Hoofdstromen van het bepalen van een strategie:
• Positioneringsbenadering/ strategische fit
- Welke positie neemt de organisatie in op de markt?
- Kijkt van buiten naar binnen, HRM-beleid is afgeleid van de strategie en volgt de strategie (is dus
volgend).
- Nadruk wordt gelegd op het bestaande, op wat er al is. Doelen worden niet te hoog gesteld.
• Resource-basedbenadering
- Wat kan de organisatie zelf?
- Kijkt van binnen naar buiten, HRM-beleid is gericht op de verdere ontwikkeling van
kerncompetenties van de organisatie (is dus actief).
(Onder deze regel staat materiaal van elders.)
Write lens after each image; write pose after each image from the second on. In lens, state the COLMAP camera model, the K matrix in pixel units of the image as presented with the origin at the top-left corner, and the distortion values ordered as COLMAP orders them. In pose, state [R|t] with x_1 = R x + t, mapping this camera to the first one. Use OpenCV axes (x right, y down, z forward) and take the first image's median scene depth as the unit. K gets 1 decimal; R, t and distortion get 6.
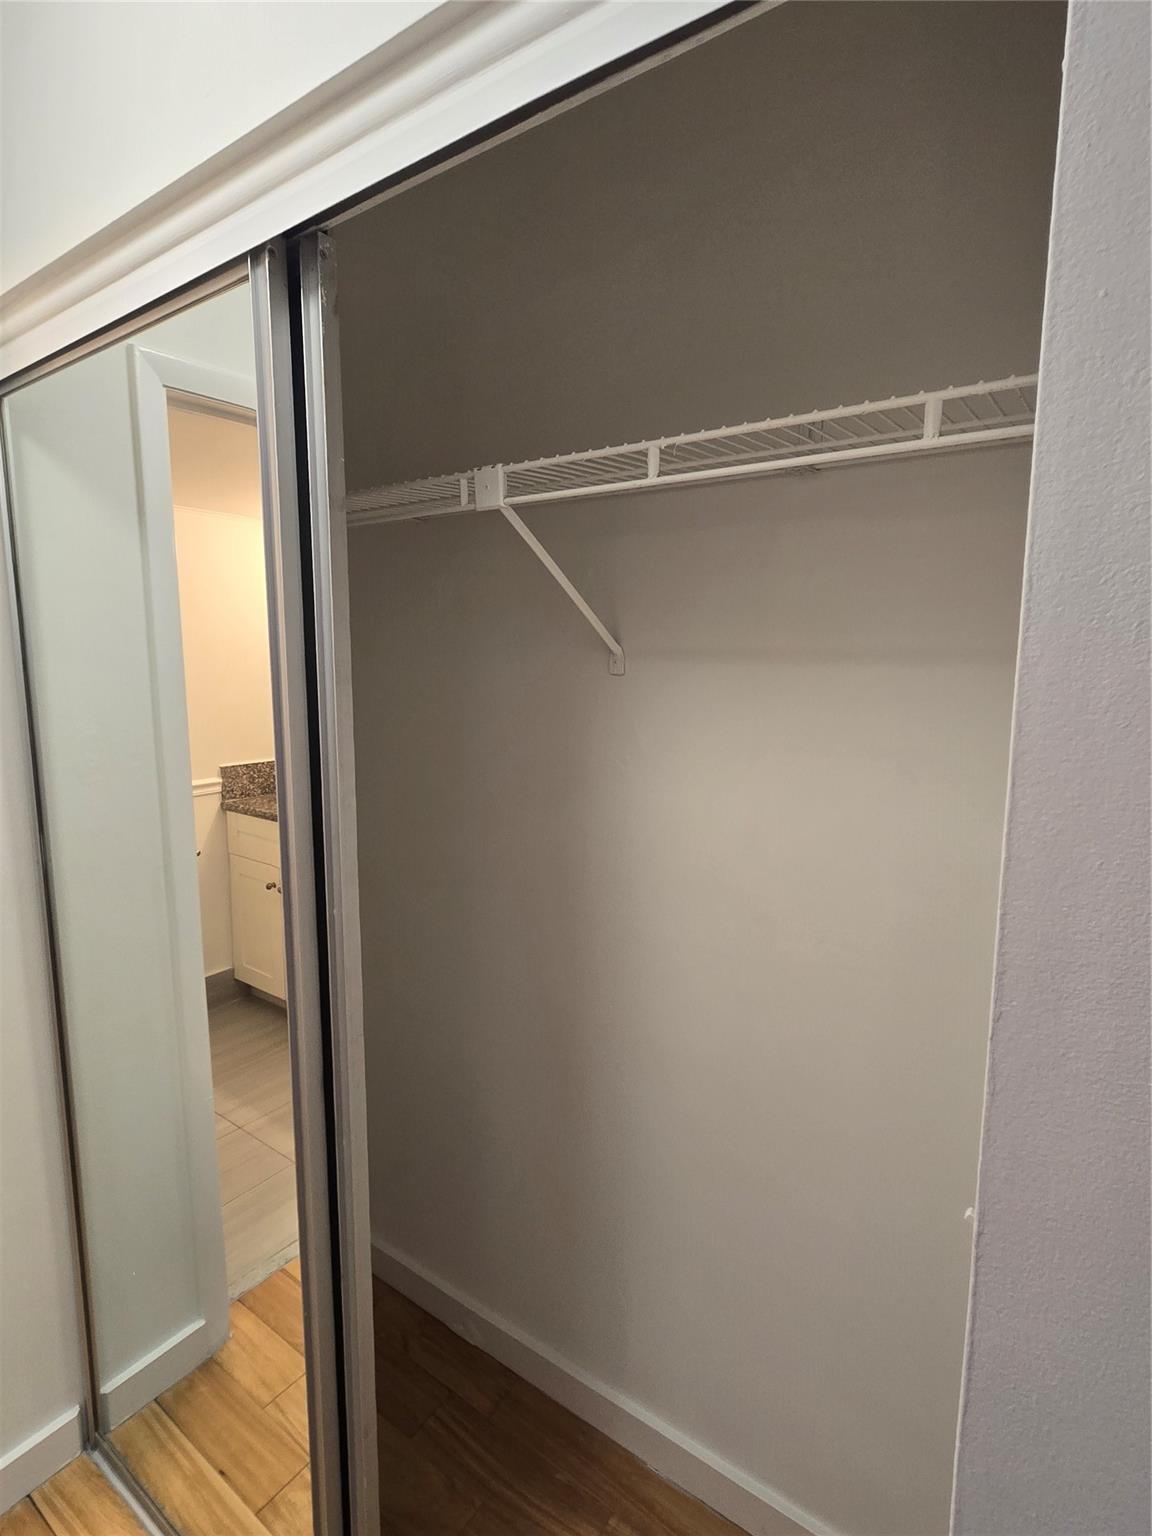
lens RADIAL K [[770.3, 0, 576.0], [0, 770.3, 768.0], [0, 0, 1]] dist [-0.001705, 0.000851]
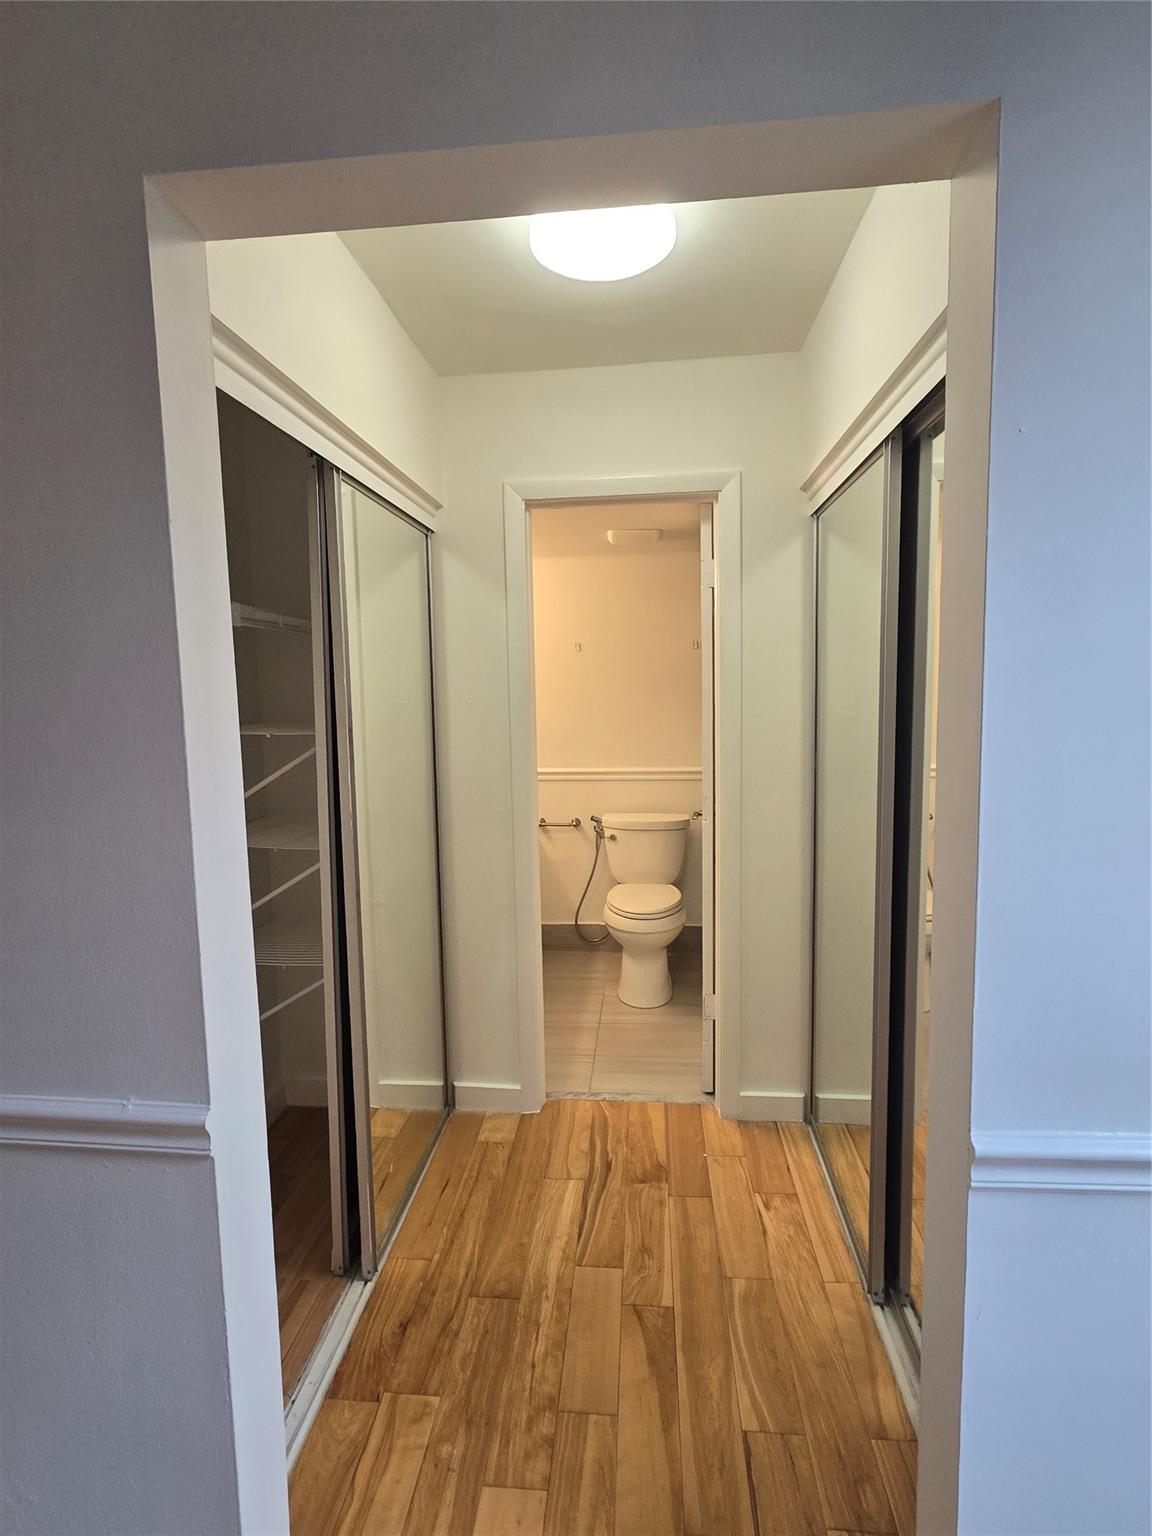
lens RADIAL K [[770.3, 0, 576.0], [0, 770.3, 768.0], [0, 0, 1]] dist [-0.001705, 0.000851]
pose [[0.496135, 0.076308, -0.864885, 0.535157], [-0.092979, 0.995072, 0.034458, 0.096652], [0.863252, 0.063321, 0.500785, -0.347402]]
- Organisatie stelt bewust hoge doelen, de organisatie wil zich onderscheiden van concurrenten, wil
eigen markt creëren
Strategische waardedisciplines (manieren om klanten tevreden te stellen):
1. Operational excellence – foutloze levering van producten.
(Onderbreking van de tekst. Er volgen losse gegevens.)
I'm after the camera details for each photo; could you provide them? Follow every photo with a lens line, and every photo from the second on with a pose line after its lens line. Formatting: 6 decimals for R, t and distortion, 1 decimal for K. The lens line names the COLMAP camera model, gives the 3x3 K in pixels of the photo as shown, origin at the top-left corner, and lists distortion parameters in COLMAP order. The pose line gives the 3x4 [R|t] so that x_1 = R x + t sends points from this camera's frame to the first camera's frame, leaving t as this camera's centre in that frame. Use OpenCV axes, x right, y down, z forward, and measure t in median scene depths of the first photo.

2. Productieleiderschap – het steeds aanbieden van innovatieve producten of diensten.
3. Customer intimacy – creëren van een sterke band met klant door snel en goed op zijn vragen en
wensen in te spelen.
Organisatiestructuur = manier waarop het werk binnen de organisatie wordt verdeeld en geregeld.
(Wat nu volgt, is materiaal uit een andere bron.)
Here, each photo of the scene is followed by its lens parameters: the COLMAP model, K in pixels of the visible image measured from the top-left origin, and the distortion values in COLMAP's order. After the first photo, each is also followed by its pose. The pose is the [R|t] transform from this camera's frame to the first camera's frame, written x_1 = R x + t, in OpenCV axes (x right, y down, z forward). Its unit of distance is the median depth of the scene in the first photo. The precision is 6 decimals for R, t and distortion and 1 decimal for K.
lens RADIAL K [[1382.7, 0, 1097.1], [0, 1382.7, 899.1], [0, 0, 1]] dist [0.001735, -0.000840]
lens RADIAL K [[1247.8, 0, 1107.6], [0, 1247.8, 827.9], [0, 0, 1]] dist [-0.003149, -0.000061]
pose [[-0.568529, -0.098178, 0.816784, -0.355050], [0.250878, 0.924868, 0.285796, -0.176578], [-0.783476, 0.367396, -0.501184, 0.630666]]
Deze manier hangt af van de omgeving waarin de organisatie zich bevindt en de doelen die bereikt willen
worden.
Transformatieprocessen = een organisatie heeft een nieuwe structuur nodig wanneer de omgeving van de
organisatie verandert
, Indeling van Harrison
Vier soorten cultuurpatronen:
• Rolcultuur
- men houdt zich aan afspraken, regels en procedures.
- machinebureaucratieën
• Taakcultuur
- Resultaten zijn belangrijker dan regels
- divisiestructuren
• Persoonscultuur
- mens staat centraal, competenties, behoeften en vaardigheden zijn het belangrijkst voor de
organisatie
- professionele bureaucratieën
• Machtscultuur
- competentiestrijd voor de goede functies.
- eenvoudige structuren
Typering van Quinn en Cameron:
Indeling culturen gebaseerd op twee dimensies, stabiliteit en flexibiliteit die vier organisatietypen met
bijbehorende cultuurtypen onderscheiden:
1. Hiërarchische organisatie
- volgen van regels en procedures (rolcultuur)
2. Marktorganisatie
- sterk resultaatgericht (taakcultuur)
3. Familieorganisatie
- veel aandacht voor de medewerkers (persoonscultuur)
4. Adhocratie
- tijdelijke organisatie (combinatie van persoons- en taakcultuur)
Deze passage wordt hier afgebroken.